House Democrats plan to introduce legislation Monday to provide $3,000 per child to tens of millions of families as part of President Joe Biden’s $1.9 trillion COVID-19 relief package.

Rep. Richard Neal, D-Mass, the chairman of the House Ways and Means Committee is crafting the legislation and will introduce the enhanced Child Tax Credit on Monday, The Washington Post and CNN reported.

“The pandemic is driving families deeper and deeper into poverty and it’s devastating. We are making the Child Tax Credit more generous, more accessible and by paying it out monthly, this money is going to be the difference in a roof over someone’s head or food on their table,” Neal told CNN.

Under the proposal, the Internal Revenue Service would provide $3,600 over the course of the year per person younger than 6 years old and $3,000 per year for children aged 6-17, with payments sent monthly beginning in July. It also includes a provision decreasing the payments for couples who earn more than $75,000 per year and couples earning more than $150,000 per year, The Washington Post reported.

GOPUSA Editor’s Note: Isn’t it remarkable that Mitt Romney released his idea for this nearly identical plan just last week. Mitt Romney proposes providing up to $350 a month for each child in family

The proposal comes after the Senate approved a budget resolution and the House passed a budget blueprint instructing committees to begin drafting its own relief legislation, the first step toward a reconciliation process which allows House Democrats to bypass needing at least 10 Republicans to vote to advance the legislation.

Treasury Secretary Janet Yellen told CNN’s State of the Union that the stimulus bill could avoid an unnecessarily drawn-out economic recovery as Democrats in Congress ready to pass the plan, which would provide $1,400 direct payments to some Americans and extended unemployment relief, without Republican support.

“There’s absolutely no reason why we should suffer through a long slow recovery,” Yellen said. “I would expect that if this package is passed that we would get back to full employment next year.”

Yellen also cited Congressional analysis that the stimulus deal would promote long-term employment after the unemployment rate fell to 6.3% last month.

“The Congressional Budget Office issued an analysis recently and it showed that if we don’t provide additional support, the unemployment rate is going to stay elevated for years to come,” she said. “It would take until 2025 in order to get the unemployment rate down to 4% again.”

Sen.

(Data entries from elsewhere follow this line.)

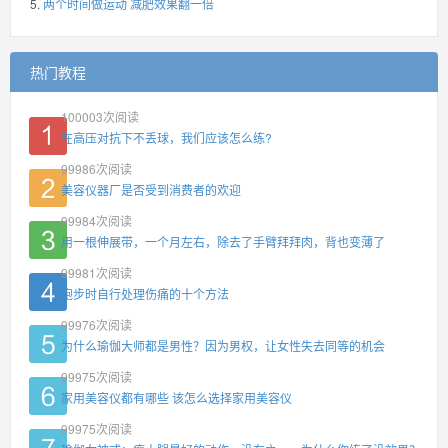
两个时间做运动 减肥效果翻一倍
热门教程
100003
次阅读
在高压对抗下不丢球，我们应该怎么练?
99986
次阅读
美容仪器厂是否受到消费者的欢迎
99984
次阅读
用一根伸展带，一个月左右，除去了手臂拜拜肉，背也变薄了
99981
次阅读
跑步时自行处理伤痛的十个方法
99976
次阅读
为什么瑜伽大师都是男性？因为男权，让女性失去同等的机会
99975
次阅读
家用美容仪都有哪些 该怎么选择家用美容仪
99975
次阅读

Roger Wicker, R-Miss., said Sunday that Biden’s proposal is too large, citing comments by former President Barack Obama’s economic adviser, Larry Summers, that the package could cause inflation.

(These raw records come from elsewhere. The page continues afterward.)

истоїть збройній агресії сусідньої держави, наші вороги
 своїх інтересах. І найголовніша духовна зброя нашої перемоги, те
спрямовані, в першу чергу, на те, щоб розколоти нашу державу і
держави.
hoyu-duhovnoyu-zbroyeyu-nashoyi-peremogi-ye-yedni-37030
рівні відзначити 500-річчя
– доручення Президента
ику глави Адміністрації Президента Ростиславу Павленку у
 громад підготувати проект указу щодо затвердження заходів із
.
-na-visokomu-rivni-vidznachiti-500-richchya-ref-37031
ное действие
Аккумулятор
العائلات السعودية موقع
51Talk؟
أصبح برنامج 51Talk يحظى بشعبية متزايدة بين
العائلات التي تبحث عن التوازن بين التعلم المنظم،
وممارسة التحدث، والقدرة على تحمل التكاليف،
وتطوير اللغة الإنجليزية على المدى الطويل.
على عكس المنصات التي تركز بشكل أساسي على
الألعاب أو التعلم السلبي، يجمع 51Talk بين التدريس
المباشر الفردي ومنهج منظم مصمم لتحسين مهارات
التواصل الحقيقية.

“This package is way too big, based on the fact that we don’t even know how much of the $900 billion from December, has already — even been obligated, much less spent,” Wicker said in reference to remaining funds from a previous relief package. “And he said, this is going to be inflationary so we need to be careful.”

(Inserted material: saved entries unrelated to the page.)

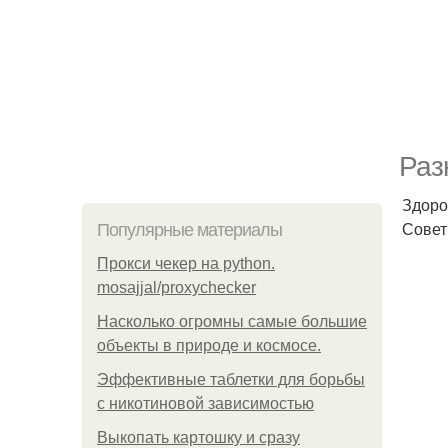
Раз
Здоро
Совет
Популярные материалы
Прокси чекер на python.
mosajjal/proxychecker
Насколько огромны самые большие
объекты в природе и космосе.
Эффективные таблетки для борьбы
с никотиновой зависимостью
Выкопать картошку и сразу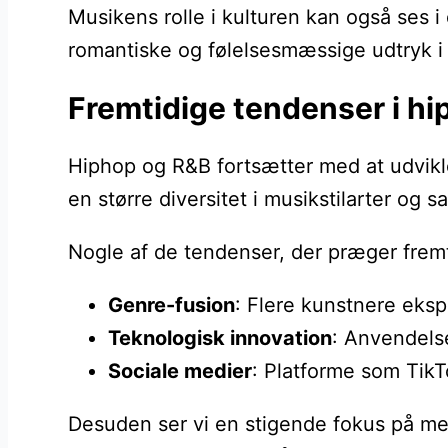
Musikens rolle i kulturen kan også ses i
romantiske og følelsesmæssige udtryk i
Fremtidige tendenser i h
Hiphop og R&B fortsætter med at udvikle 
en større diversitet i musikstilarter og 
Nogle af de tendenser, der præger fremt
Genre-fusion
: Flere kunstnere eksp
Teknologisk innovation
: Anvendels
Sociale medier
: Platforme som TikT
Desuden ser vi en stigende fokus på men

However, Yellen, who previously served as the chair of the Federal Reserve, said the U.S. has “the tools to deal with” the inflation risk, adding that the potential economic damage due to lack of support following the pandemic is much greater.

Secretary of Transportation Pete Buttigieg told ABC News’ This Week that the importance of delivering economic relief to Americans will ensure that Democrats pass the measure.

“Each passing day the need for relief becomes more urgent, ensuring that we have the resources to defeat this virus, but also to support American working families,” he said.

Buttigieg added that while some Republicans have pushed back against the bill’s price tag, that there is bipartisan support amongst Americans for its provisions.

“That’s not just a unifying priority for the Democratic coalition and something that has a remarkably large degree of support among Republicans — at least among Republican voters, Republican mayors — we’re hoping that will also show up among Republican legislators here in Washington. But, of course, that’s what the next few days will show,” he said.